• [TEXT SHOWN]:
SUA was 0.10 mmol.L⁻¹higher in boys compared to girls (95%CI 0.08, 0.12; p = 0.001) and was higher than the gender-specific cut-off points for hyperuricemia [39] in 55% of the boys (>0.42 mmol·L⁻¹) and 30% (>0.36 mmol·L⁻¹) of the girls.

There were strong positive associations between SUA and all anthropometric measurements: weight z score (r = 0.453, 95% CI [0.345, 0.552], p = 0.001), height z score (r = 0.197, 95% CI [0.060, 0.330], p = 0.005) and BMI z score (r = 0.373, 95% CI [0.265, 0.480], p = 0.001). Adjusted for gender and age, SUA was positively related to weight (r = 0.500, 95% CI [0.395, 0.595], p = 0.001), height (r = 0.224, 95% CI [0.078, 0.351], p = 0.002), BMI (r = 0.484, 95% CI [0.381, 0.588], p = 0.001), waist (r = 0.502, p = 0.001, 95% CI [0.401, 0.597]), waist-to-height ratio (r = 0.478, 95% CI [0.376, 0.587], p = 0.001), FM (r = 0.476, 95% CI [0.365, 0.583], p = 0.001), FFM (r = 0.454, 95% CI [0.351, 0.547], p = 0.001), and ASMM (r = 0.469, 95% CI [0.383, 0.562], p = 0.001).

With the intake of sugar-containing food groups, the only meaningful correlation with SUA was for sugary drink intake (r = 0.154, 95% CI [0.016, 0.287], p = 0.029). Overall, 43% of girls and 57% of boys consumed ‘sugary drinks’ twice or more a day. The mean BMI z scores of these youth (n = 111) was 1.47 (SD = 0.937), with 26% having normal weight while 74% were classified as either overweight or obese (31% and 43%, respectively). In contrast, youth consuming sugary drinks less than twice a day (n = 93) had a mean BMI z score of 1.50 (SD= 0.806), 27% of whom were classified as normal weight, and 73% of whom were either overweight (35%) or obese (38%). Daily consumption of ‘sugary drinks’ was not associated with BMI (p = 0.813) or weight (p = 0.069), or by BMI cut-off categories (χ² = [df = 370, n = 204], p = 0.403). Youth (n = 126) who consumed a minimum of one item from each of the five food categories (Supplementary Table S1) had a mean BMI z score of 2.00 (SD = 1.22).

SUA was positively and significantly related to body mass, particularly ASMM (Figure 1). The relationship between the exposure (dietary intake) and the outcome (biomarker of risk), controlled for ASMM, was explored for all youth and by gender (Figure 1, Figure 2 and Figure 3). The effect of the intake of ‘sugary drinks’ on SUA was reduced when ASMM was considered in the relationships.

• [DATA UNDER STUDY]:
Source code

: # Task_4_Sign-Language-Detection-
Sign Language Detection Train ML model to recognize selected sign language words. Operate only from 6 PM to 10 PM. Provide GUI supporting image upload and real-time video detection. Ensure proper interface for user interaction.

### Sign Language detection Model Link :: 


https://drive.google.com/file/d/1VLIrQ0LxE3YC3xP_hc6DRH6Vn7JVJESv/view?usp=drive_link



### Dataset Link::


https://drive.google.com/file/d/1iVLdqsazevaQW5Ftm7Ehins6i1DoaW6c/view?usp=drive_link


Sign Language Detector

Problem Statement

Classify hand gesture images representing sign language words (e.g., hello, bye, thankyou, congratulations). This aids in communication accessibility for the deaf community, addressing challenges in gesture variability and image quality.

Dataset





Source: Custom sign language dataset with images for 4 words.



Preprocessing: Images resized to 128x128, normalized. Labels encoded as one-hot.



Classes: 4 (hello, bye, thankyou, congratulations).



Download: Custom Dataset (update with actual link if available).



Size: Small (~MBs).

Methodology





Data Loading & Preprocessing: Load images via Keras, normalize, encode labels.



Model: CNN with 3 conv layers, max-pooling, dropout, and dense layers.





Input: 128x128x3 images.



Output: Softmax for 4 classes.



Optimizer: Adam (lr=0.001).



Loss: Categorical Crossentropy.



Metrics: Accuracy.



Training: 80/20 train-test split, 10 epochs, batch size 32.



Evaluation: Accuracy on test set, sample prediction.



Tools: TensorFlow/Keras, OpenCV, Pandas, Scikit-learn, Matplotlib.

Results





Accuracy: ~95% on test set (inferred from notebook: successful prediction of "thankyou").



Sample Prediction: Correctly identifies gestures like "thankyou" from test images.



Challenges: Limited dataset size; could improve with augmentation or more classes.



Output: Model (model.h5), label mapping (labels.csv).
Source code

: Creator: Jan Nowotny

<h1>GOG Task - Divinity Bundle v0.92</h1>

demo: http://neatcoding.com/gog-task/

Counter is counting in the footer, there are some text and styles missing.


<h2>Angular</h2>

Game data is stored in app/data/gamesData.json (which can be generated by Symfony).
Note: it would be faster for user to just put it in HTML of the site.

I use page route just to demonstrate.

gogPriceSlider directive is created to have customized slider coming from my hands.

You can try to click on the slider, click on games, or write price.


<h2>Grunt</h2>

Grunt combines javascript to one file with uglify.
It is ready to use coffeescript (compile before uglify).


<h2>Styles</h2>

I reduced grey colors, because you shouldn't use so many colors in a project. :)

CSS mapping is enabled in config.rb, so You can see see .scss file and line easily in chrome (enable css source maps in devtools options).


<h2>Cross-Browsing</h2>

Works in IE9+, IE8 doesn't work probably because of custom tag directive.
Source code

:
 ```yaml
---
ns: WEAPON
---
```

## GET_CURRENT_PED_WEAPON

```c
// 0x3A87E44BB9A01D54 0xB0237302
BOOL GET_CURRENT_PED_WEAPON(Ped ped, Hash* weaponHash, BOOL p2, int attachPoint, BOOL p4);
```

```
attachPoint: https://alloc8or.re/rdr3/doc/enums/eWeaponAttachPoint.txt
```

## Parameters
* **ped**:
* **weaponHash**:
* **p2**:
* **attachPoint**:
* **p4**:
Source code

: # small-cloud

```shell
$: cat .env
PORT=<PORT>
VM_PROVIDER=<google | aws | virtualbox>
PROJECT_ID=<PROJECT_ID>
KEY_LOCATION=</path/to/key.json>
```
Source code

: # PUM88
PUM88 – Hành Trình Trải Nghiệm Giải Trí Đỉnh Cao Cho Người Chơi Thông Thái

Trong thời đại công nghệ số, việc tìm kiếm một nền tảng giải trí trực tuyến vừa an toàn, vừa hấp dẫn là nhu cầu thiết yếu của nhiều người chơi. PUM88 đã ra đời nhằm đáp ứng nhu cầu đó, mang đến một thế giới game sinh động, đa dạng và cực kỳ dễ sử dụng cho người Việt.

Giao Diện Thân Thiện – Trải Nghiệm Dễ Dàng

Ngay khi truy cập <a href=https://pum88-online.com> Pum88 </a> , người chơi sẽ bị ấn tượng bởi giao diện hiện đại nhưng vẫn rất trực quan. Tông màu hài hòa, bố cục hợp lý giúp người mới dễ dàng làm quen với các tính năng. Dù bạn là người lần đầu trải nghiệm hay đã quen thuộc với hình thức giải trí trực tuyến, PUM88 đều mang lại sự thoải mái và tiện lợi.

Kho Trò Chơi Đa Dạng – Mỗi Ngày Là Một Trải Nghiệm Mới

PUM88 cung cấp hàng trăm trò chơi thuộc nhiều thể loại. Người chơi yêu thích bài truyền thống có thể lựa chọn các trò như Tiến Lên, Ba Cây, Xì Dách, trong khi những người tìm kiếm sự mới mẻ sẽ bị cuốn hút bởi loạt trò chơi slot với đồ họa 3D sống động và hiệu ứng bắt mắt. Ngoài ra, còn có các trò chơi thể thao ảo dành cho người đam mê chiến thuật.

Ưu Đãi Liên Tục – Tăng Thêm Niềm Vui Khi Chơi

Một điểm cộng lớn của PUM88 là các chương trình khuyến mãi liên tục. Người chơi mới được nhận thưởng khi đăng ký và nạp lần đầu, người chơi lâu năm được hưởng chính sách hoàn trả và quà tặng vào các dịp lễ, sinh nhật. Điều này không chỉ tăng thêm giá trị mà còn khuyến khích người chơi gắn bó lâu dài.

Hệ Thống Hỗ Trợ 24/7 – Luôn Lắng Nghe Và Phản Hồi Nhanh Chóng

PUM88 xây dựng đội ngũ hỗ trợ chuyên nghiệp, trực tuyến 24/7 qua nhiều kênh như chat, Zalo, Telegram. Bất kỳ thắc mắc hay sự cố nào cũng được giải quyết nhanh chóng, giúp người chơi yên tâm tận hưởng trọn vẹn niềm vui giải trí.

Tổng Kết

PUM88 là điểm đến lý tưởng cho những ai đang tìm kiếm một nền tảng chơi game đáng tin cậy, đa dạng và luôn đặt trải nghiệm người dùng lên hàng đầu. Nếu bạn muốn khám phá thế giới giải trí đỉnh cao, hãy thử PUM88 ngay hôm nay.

• [REQUIRED TASKS]:
1. Summarize the uric acid results in two sentences.
2. According to the uric acid results, what percentage of boys consumed sugary drinks twice or more a day?
3. Reproduce the uric acid results from "SUA was 0.10" up to and including "of the girls.".

• [ANSWERS IN ORDER]:
1. Serum uric acid was higher in boys than in girls, exceeded the gender-specific hyperuricemia cut-offs in 55% of boys and 30% of girls, and was positively related to every anthropometric and body composition measure. Among sugar-containing food groups, only sugary drink intake correlated meaningfully with serum uric acid, and that effect was reduced when ASMM was considered.

2. 57% of boys.

3.
SUA was 0.10 mmol.L⁻¹higher in boys compared to girls (95%CI 0.08, 0.12; p = 0.001) and was higher than the gender-specific cut-off points for hyperuricemia [39] in 55% of the boys (>0.42 mmol·L⁻¹) and 30% (>0.36 mmol·L⁻¹) of the girls.